Selasa, 02 Mei 2017

Menanti Kembalinya Kejayaan Agama Sang Mujtaba Dan Etika Sosial Dalam Islam

Abstrak
Setiap peradaban pasti memiliki kontribusi dalam proses perkembangan budaya maupun sosial masyarakat. Begitu pula dengan peradaban islam yang telah lama berkembang. Seperti peradaban yang lain, islam juga mengalami beberapa periode dalam perkembangannya. Periode dimana para filsuf dan ilmuwan islam memberikan banyak kontribusi dalam perkembangan peradaban islam sendiri. Disaat bangsa barat tengah mengalami masa kelam (dark ages), peradaban islam sendiri mencapai puncaknya dengan menemukan penemuan-penemuan yang dipelopori oleh ilmuwan islam. Selain itu masyarakat pada waktu itu juga menjaga tradisi mereka dengan baik.
Kata kunci : Peradaban, Islam , Budaya.
A. Pendahuluan
Munculnya pemikiran islam sebagai salah satau faktor kelahiran peradaban islam pada dasarnya sudah ada sejak zaman Khulfaur Rasyidin atau dengan kata lain, ketika dipimpin oleh para sahabat-sahabat Rasulullah. Kemudian mulai berkembang pada masa Dinasti Umayyah dan mencapai puncaknya pada masa Dinasti Abbasiyah. Namun setelah kemunduran Dinasti Abbasiyah, perkembangan dan kemajuan peradaban islam kian menurun. Hal ini dikarenakan pemikiran para filsuf pada kala itu kurang berkembang.
Masa kejayaan islam menjadi salah satu faktor menculnya era Rennaisance bagi bangsa barat. Bangsa barat memulai kemajuannya ketika meninggalkan ajaran-ajaran yang telah lama dianut, yakni ajaran dari Gereja. Mereka menilai bahwa ajaran gereja sangat jauh berbeda dengan tujuan bangsa barat sendiri. Dominasi ajaran gereja abad pertengahan pada masa itu meniadakan peran akal dalam ilmu pengetahuan, yang berujung pada kemunduran bangsa barat. Namun disisi lain ajaran islam memberikan ruang terbuka untuk mengembangkan potensi yang dimiliki oleh setiap ilmuwan ataupun filsuf muslim pada kala itu. Agama islam sendiri juga mendukung para ilmuwan dan filsuf untuk melakukan observasi-observasi yang dinilai penting guna menemukan suatu penemuan yang dapat membuat perkembangan agama islam lebih dominan.

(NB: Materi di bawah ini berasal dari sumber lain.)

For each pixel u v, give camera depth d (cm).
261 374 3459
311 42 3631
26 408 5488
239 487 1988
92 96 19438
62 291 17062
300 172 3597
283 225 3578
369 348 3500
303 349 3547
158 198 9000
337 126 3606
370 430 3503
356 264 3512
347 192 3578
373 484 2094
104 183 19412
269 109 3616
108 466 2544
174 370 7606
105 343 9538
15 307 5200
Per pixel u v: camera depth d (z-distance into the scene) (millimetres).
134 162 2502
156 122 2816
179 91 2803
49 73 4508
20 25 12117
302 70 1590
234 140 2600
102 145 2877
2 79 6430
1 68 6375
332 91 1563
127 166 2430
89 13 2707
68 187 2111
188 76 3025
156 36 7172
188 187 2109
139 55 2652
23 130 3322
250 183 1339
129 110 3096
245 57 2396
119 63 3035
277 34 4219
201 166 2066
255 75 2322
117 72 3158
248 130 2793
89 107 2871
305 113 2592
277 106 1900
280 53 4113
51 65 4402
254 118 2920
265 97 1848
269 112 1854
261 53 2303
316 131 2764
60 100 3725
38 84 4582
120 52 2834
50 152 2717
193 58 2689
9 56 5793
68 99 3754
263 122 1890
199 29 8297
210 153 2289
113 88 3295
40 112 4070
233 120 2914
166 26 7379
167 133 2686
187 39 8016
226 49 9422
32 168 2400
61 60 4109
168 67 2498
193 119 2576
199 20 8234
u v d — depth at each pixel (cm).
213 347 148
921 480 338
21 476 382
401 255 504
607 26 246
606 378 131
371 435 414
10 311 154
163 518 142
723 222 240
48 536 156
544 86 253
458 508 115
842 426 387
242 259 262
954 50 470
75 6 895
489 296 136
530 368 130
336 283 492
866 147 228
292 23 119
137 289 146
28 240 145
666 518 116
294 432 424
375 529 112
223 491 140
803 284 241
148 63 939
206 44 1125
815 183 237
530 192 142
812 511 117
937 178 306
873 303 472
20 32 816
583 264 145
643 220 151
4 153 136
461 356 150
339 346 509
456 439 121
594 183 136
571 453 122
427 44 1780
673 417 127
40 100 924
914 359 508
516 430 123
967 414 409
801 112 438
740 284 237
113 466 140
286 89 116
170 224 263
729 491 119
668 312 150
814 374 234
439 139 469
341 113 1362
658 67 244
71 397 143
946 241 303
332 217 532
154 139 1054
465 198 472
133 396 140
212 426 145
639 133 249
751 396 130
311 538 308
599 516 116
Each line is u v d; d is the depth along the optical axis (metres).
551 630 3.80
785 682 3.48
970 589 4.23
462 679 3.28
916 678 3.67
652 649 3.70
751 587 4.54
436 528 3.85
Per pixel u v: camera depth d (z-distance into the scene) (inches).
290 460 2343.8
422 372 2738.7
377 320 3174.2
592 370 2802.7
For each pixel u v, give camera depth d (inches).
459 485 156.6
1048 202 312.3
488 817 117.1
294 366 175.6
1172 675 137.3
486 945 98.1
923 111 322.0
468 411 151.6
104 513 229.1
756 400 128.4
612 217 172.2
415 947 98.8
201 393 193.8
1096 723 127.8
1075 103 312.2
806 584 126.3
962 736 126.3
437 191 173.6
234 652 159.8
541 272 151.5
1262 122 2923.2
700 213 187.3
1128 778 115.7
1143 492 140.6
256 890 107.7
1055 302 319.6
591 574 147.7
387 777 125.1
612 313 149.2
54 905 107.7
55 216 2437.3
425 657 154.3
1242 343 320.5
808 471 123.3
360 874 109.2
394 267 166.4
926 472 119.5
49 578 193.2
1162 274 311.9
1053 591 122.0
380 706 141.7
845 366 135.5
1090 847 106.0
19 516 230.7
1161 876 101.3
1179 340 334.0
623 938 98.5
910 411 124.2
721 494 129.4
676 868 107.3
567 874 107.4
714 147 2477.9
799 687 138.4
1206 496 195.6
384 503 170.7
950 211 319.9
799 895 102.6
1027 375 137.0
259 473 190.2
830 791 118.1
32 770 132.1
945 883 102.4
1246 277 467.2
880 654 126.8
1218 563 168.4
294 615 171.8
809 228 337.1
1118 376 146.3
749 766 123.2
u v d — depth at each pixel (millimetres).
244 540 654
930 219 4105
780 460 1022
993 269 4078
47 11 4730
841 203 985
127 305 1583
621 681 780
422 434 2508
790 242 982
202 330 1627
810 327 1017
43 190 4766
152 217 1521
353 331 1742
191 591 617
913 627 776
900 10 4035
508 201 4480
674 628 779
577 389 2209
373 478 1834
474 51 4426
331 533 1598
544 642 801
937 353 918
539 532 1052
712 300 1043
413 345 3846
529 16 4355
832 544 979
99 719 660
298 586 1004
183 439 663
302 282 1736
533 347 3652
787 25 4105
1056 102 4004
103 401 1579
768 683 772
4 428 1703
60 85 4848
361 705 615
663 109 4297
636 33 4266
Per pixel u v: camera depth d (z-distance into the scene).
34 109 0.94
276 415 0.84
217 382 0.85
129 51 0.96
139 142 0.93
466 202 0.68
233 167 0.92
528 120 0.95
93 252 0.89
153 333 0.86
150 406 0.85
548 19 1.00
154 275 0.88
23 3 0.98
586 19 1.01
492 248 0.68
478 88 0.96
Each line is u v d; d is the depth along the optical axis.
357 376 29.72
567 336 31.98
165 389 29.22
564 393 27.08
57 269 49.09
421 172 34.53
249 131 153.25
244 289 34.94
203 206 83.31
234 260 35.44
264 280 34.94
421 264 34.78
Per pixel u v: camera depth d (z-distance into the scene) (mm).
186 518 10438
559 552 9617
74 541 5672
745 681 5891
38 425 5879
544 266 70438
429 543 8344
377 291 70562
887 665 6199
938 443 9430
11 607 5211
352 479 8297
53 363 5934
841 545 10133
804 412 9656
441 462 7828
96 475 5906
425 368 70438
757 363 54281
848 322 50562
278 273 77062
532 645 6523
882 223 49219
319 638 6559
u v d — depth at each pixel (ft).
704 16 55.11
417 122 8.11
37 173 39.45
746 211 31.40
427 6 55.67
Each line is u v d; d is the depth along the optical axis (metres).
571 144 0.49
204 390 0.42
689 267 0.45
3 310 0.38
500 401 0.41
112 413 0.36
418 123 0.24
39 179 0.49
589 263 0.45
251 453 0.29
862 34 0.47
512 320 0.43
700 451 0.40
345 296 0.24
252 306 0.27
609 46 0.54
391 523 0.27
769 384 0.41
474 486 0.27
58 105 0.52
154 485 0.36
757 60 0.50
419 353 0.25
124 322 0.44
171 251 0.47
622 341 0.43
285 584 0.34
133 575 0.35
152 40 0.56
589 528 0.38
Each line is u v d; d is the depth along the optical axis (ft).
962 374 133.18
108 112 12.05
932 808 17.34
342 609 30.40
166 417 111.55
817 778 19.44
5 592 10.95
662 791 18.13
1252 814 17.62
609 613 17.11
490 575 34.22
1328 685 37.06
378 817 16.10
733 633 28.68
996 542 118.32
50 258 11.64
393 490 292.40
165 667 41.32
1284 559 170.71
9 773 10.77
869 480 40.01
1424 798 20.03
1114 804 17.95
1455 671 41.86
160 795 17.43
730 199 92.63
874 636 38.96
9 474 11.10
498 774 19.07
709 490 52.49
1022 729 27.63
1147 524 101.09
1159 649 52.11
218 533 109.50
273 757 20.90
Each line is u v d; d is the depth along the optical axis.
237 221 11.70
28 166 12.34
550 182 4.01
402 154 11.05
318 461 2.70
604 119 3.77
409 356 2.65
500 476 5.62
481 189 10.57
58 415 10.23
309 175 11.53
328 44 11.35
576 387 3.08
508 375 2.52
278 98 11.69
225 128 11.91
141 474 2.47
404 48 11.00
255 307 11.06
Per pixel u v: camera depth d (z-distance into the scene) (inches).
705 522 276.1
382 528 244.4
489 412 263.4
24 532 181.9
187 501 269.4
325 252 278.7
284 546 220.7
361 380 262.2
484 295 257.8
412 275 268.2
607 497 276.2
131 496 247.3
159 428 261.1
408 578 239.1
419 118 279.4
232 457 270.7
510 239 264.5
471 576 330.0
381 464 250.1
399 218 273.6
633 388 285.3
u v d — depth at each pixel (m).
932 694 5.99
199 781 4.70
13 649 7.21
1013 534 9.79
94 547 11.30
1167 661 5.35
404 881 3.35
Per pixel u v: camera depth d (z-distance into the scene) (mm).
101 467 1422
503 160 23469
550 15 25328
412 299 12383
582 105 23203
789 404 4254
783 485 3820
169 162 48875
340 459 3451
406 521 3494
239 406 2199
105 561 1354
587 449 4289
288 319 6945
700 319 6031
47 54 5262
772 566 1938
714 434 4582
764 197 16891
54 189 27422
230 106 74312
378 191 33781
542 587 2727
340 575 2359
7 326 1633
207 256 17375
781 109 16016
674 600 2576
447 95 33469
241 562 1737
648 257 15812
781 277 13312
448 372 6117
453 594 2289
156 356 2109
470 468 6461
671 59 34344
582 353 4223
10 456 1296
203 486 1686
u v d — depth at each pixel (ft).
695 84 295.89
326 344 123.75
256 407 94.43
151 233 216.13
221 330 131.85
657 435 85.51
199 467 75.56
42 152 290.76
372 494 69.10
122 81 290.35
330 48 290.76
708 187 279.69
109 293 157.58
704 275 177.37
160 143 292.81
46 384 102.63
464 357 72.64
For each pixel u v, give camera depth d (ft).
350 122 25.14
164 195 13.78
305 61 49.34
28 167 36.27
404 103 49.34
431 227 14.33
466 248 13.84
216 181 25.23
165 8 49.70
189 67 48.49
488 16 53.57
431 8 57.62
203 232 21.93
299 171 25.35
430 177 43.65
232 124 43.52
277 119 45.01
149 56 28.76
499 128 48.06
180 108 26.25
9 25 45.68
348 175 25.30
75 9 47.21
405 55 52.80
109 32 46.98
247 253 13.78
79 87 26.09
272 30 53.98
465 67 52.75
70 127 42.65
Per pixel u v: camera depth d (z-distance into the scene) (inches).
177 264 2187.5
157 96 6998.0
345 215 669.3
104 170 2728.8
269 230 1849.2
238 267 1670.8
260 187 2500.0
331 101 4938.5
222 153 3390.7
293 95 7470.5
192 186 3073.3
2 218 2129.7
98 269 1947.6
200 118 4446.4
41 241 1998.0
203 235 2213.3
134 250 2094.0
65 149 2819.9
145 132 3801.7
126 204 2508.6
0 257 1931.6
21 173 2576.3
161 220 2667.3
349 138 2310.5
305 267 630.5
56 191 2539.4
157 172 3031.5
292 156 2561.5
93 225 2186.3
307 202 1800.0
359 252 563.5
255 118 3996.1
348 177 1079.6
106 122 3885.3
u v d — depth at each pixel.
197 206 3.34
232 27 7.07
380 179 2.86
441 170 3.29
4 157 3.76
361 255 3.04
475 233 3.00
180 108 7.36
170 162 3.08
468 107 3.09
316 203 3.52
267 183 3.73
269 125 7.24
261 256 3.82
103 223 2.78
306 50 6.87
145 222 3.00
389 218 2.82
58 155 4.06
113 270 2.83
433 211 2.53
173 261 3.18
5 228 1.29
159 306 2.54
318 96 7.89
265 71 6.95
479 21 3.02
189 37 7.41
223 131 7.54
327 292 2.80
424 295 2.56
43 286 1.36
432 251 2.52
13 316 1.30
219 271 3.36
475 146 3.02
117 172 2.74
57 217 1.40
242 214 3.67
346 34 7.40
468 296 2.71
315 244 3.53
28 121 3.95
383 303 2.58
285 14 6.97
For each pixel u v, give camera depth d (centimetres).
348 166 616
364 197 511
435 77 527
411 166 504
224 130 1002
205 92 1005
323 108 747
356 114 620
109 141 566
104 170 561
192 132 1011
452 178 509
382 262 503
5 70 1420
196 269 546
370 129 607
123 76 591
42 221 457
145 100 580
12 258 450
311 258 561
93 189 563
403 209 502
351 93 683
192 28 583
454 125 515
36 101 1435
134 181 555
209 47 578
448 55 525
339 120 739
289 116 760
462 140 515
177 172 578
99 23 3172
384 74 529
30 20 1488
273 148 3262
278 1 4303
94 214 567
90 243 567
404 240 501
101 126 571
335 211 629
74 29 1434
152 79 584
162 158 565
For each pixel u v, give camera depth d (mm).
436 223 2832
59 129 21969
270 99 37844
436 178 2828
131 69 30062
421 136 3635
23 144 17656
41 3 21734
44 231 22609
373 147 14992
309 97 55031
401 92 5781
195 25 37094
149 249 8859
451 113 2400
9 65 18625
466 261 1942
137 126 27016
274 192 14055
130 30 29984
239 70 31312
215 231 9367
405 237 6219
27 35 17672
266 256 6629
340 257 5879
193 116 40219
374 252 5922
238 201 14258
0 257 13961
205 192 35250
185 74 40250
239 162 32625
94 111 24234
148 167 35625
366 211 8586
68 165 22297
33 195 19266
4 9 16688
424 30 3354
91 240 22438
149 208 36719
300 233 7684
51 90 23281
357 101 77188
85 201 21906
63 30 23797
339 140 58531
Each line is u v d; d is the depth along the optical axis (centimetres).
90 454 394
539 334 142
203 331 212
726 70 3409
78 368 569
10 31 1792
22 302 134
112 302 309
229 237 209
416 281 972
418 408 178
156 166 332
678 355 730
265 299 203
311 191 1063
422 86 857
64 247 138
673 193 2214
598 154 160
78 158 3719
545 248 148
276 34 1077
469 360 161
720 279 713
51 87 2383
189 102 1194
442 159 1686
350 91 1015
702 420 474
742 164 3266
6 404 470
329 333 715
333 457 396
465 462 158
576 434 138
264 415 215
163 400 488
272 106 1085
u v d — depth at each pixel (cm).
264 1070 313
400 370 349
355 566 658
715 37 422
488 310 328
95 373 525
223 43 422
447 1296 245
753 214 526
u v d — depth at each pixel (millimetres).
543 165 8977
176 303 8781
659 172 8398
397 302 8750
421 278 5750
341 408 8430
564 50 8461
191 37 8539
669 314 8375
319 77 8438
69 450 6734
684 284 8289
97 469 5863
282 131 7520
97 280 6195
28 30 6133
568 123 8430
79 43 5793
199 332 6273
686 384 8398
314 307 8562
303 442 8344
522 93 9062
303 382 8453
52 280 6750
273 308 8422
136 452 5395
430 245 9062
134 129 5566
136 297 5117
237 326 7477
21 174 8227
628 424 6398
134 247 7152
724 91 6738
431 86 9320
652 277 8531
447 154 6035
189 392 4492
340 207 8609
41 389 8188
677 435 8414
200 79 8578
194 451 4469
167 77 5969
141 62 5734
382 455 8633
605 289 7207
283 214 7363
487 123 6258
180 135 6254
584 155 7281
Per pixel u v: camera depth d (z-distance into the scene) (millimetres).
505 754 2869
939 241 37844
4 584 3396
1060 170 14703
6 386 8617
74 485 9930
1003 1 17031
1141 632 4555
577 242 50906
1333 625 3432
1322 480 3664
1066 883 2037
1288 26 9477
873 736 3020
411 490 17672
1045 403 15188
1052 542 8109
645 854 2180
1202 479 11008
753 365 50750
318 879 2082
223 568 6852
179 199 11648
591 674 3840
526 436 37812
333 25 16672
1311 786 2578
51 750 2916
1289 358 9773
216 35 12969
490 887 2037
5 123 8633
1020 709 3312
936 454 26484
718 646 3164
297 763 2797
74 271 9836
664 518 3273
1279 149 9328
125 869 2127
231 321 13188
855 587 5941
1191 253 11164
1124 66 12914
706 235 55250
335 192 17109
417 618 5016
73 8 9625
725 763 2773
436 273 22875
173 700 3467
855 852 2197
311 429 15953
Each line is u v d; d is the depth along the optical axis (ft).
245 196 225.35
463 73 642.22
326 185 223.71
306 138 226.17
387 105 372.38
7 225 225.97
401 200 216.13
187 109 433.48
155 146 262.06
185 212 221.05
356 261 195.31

Melalui gerakan pemikiran islam, muncullah disiplin ilmu-ilmu agama, seperti ilmu yang mempelajari Al Qur’an, ilmu qira’at, ilmu Hadits, ilmu Kalam/teologi dan lain-lain. Disamping ilmu-ilmu agama, berkembang pula ilmu-ilmu sosial dan eksakta. Seperti ilmu filsafat, matematika, bahasa, aljabar. Geografi dan masih banyak lagi. Masa kejayaan islam mencapai pada puncaknya ialah ketika pada masa Dinasti Abbasiyah. Lebih tepatnya ialah pada masa khalifah Harun al-Rasyid (786-809 M) dan putranya al- Makmun (813-833 M). Pada masa keduanya peradaban islam dalam keadaan yang makmur dan mempunyai kekayaan yang melimpah. Kekuaasaannya pun tidak bisa diremehkan, yakni dari Afrika Utara sampai ke India.
B. Pembahasan
1. Periodisasi Sejarah Islam
Secara umum perkembangan peradaban islam terdapat tiga periode, yaitu periode klasik (650-1250 M). Periode pertengahan yaitu sekitar (1250 sampai 1800 M), dan periode modern yaitu sekitar 1800 hingga sekarang.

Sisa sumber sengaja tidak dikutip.